Messi has come painfully close to success with his country. He lost three finals in successive years—the 2014 World Cup final against Germany and the two subsequent Copa America finals in penalty shootouts, the latter of which prompted Messi to retire from international football, a decision he later U-turned on. Results in football can be arbitrary, though. The best team doesn't always win.

"If it wasn't for Messi in the last World Cup finals in Brazil, Argentina wouldn't have got out of the group stages and went on to almost win it," Signorini says. "For me, Brazil is the team that has played the best football in most of the World Cups, but it has lost more than it has won. Why? Because football is not like boxing—you can't win on points. You have to win by a knockout. So in one match, anyone could hit you in the jaw and send you home."
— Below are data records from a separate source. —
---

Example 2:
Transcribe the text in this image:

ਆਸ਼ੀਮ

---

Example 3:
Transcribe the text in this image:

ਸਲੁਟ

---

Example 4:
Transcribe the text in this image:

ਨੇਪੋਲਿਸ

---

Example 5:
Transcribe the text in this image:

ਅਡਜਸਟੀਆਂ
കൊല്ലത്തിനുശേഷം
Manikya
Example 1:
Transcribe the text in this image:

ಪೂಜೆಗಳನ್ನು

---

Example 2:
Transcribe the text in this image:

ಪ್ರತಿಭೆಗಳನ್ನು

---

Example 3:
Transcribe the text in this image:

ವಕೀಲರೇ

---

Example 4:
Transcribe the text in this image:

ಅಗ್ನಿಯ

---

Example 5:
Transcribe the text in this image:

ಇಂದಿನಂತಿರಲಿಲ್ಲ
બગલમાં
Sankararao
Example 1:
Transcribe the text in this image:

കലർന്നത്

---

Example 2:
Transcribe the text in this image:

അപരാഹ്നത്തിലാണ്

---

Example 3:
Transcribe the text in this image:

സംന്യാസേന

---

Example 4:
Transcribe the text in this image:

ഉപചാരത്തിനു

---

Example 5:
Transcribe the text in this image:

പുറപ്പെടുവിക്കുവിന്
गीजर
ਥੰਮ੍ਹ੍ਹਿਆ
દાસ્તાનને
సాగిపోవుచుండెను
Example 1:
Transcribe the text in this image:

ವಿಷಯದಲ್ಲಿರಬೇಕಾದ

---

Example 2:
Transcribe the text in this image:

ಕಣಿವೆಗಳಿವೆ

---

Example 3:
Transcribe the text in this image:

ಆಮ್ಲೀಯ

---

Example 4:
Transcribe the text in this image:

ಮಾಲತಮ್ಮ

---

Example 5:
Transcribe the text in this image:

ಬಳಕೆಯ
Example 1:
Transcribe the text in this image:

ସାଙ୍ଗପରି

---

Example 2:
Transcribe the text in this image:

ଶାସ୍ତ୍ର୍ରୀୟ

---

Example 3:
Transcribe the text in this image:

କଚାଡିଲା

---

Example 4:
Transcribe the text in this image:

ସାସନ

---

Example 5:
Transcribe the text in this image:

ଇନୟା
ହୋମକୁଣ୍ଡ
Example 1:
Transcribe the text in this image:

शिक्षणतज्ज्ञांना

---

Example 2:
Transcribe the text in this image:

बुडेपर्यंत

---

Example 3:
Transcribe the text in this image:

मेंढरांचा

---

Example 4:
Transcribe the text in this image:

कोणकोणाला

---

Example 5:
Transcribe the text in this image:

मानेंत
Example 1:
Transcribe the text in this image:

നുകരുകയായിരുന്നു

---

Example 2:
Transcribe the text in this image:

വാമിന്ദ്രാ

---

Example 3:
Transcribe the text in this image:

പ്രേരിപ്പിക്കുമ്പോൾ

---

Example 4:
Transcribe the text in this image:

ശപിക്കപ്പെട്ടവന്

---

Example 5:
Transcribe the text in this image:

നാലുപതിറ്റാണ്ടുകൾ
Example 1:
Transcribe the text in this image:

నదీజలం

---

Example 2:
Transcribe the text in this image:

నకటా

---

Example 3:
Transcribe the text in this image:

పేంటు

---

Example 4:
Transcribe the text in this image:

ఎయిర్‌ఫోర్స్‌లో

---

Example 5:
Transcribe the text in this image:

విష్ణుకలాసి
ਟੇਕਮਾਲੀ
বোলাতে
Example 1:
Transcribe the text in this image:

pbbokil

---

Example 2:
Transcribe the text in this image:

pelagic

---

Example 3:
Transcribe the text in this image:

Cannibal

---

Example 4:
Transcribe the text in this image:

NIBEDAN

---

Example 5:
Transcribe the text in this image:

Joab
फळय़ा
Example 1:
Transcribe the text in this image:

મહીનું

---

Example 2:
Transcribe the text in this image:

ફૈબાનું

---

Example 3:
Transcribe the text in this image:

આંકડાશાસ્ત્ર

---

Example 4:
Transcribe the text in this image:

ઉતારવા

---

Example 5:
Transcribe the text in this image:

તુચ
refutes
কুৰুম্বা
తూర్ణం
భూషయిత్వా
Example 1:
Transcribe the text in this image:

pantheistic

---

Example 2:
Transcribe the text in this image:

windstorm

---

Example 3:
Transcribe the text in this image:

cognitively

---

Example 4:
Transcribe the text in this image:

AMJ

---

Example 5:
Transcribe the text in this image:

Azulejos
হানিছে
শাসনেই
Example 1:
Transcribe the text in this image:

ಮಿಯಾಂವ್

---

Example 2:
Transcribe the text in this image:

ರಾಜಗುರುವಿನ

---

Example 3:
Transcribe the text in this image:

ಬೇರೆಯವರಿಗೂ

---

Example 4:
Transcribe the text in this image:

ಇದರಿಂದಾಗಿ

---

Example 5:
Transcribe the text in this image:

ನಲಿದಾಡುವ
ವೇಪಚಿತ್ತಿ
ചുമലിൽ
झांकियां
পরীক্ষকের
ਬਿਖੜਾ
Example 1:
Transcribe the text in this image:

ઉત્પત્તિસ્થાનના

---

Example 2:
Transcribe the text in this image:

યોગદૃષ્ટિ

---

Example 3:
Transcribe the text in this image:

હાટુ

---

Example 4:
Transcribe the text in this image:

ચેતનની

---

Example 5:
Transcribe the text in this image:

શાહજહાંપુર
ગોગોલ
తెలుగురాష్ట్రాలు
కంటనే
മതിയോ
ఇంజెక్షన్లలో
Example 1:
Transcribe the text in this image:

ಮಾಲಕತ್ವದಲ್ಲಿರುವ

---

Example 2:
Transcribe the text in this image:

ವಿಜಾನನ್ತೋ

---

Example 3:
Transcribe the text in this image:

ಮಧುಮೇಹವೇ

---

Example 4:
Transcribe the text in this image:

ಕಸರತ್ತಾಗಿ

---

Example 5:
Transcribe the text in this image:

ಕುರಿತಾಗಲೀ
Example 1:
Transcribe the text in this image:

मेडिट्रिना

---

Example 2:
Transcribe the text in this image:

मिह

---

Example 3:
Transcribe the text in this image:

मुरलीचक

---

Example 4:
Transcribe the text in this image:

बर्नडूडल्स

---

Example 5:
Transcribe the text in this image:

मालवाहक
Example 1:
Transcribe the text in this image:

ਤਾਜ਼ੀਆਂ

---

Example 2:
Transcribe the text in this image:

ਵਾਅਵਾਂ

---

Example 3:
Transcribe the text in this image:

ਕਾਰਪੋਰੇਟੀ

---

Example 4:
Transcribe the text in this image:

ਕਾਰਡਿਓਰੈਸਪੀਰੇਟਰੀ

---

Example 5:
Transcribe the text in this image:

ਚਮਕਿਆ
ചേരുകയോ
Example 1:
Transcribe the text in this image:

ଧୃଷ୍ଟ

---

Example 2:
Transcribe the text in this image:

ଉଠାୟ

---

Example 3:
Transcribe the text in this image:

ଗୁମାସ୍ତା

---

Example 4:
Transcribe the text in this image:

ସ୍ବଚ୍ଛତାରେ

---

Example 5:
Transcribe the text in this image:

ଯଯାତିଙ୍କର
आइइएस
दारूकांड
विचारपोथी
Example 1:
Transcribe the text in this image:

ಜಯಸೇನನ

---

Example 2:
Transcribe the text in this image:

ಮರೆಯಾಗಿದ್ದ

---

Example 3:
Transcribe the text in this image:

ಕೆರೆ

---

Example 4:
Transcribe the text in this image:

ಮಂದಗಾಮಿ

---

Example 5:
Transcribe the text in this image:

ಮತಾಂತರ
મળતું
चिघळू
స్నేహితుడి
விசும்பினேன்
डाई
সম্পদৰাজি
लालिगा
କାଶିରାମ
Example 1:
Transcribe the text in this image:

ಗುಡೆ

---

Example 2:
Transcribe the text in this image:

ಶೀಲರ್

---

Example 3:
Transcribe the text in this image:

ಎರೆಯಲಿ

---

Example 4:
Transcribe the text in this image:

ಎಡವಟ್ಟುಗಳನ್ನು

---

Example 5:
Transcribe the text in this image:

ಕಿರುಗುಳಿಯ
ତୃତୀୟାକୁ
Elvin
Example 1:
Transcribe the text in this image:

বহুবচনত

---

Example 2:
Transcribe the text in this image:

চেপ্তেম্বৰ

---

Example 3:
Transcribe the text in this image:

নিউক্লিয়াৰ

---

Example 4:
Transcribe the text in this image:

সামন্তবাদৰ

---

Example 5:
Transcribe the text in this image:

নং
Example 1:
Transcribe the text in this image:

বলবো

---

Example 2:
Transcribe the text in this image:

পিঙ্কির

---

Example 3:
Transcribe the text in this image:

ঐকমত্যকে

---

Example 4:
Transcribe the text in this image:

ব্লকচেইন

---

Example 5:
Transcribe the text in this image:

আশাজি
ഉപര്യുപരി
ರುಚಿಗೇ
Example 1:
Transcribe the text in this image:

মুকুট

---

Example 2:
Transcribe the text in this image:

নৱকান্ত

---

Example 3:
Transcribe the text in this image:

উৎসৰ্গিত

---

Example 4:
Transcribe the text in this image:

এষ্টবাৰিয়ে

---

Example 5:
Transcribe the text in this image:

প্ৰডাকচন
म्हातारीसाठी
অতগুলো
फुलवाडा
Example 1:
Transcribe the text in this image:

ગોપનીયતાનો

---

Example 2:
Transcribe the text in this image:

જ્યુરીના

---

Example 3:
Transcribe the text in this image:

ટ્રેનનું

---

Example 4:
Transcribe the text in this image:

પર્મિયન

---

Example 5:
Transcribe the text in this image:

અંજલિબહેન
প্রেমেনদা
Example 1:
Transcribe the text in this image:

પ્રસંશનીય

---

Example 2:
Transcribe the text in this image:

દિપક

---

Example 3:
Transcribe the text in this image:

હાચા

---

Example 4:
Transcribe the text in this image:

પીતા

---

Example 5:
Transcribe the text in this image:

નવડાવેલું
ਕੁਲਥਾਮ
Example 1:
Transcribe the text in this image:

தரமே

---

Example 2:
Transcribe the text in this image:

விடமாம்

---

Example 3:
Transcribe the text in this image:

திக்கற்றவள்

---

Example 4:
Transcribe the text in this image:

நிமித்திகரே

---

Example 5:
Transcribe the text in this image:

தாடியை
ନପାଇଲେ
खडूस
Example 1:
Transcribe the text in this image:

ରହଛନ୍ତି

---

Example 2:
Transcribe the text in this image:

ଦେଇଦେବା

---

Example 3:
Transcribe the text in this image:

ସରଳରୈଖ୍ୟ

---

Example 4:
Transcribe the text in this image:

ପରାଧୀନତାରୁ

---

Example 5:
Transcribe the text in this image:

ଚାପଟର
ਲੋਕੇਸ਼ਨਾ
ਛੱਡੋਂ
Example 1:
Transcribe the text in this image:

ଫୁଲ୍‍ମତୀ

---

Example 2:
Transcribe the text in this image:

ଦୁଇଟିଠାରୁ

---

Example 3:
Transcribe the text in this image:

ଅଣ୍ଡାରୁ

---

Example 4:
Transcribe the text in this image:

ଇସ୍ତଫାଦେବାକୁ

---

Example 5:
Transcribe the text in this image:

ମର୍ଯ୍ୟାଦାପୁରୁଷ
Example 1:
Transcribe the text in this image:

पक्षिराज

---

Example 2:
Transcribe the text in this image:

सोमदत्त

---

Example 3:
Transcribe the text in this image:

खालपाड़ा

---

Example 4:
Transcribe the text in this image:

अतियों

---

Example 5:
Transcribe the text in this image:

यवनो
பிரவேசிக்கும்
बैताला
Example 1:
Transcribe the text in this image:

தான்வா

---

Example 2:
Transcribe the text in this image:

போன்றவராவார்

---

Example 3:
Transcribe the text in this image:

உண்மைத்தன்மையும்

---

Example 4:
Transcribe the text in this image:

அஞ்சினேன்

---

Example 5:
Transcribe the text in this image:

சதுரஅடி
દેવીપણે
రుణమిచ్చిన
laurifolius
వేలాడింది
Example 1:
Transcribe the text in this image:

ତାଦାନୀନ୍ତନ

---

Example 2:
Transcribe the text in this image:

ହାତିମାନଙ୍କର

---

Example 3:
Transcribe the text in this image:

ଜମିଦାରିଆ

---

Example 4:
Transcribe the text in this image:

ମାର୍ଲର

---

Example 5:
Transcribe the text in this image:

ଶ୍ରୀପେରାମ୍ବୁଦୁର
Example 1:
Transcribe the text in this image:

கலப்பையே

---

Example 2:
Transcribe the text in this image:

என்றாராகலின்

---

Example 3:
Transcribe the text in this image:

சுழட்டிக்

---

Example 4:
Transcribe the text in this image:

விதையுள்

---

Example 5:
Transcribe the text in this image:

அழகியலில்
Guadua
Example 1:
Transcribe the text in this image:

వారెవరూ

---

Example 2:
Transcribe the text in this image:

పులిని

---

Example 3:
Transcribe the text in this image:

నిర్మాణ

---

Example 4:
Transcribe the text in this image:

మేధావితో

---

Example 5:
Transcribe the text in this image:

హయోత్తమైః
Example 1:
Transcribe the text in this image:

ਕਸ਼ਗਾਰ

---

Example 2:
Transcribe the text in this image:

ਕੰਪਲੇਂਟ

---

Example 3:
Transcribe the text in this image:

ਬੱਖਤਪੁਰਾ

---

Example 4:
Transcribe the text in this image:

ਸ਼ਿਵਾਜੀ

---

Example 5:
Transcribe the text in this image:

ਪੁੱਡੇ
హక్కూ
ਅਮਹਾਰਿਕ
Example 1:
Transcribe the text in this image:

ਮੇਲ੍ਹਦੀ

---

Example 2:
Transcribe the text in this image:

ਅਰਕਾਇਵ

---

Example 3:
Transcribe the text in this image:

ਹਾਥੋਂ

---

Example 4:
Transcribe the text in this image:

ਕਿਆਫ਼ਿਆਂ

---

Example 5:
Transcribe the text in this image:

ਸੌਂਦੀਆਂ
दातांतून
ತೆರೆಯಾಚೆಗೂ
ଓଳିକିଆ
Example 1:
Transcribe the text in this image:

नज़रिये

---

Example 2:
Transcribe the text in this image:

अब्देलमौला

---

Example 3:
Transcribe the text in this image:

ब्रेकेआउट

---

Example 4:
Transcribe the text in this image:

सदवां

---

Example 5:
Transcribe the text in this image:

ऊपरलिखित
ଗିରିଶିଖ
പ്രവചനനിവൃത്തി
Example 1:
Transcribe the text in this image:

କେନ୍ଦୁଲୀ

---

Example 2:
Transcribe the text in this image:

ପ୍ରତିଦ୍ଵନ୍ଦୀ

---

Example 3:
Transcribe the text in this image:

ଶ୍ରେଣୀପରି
NIZHNIY NOVGOROD, RUSSIA - JUNE 21:  Lionel Messi and team mate Sergio Aguero of Argentina show their dejection during the 2018 FIFA World Cup Russia group D match between Argentina and Croatia at Nizhniy Novgorod Stadium on June 21, 2018 in Nizhniy Novgo
Clive Brunskill/Getty Images

Argentina will face Nigeria on Tuesday in their final group game in Russia, and the Argentinian nation will hold its breath. Its team—which seems to be in disarray—has to administer a decisive blow. It must win to proceed to the knockout stages. Memories of Messi's heroics against Ecuador in the last qualifying match in October, when he scored a hat-trick to help Argentina to come from behind for a 3-1 victory, are fresh in the mind.

"Before the World Cup finals in Russia," Bustos Milla says, "we knew we didn't have a great team, but we still had the illusion of becoming champions because always in Argentina in every tournament we feel Argentina can be champions. This generates great enthusiasm but grief and disillusionment then when we lose, like after the defeat against Croatia.

"There is a flip side. If Argentina qualified to the round of 16, immediately it will generate again the same kind of positive thoughts for Argentina to become champions. What doesn't kill us makes us stronger. Hope will be renewed. Argentina will be revitalised. I am part of this group that thinks with Messi everything is possible, but my hope is more with what Messi could do rather than with the rest of the team. Nobody knows how the team will play."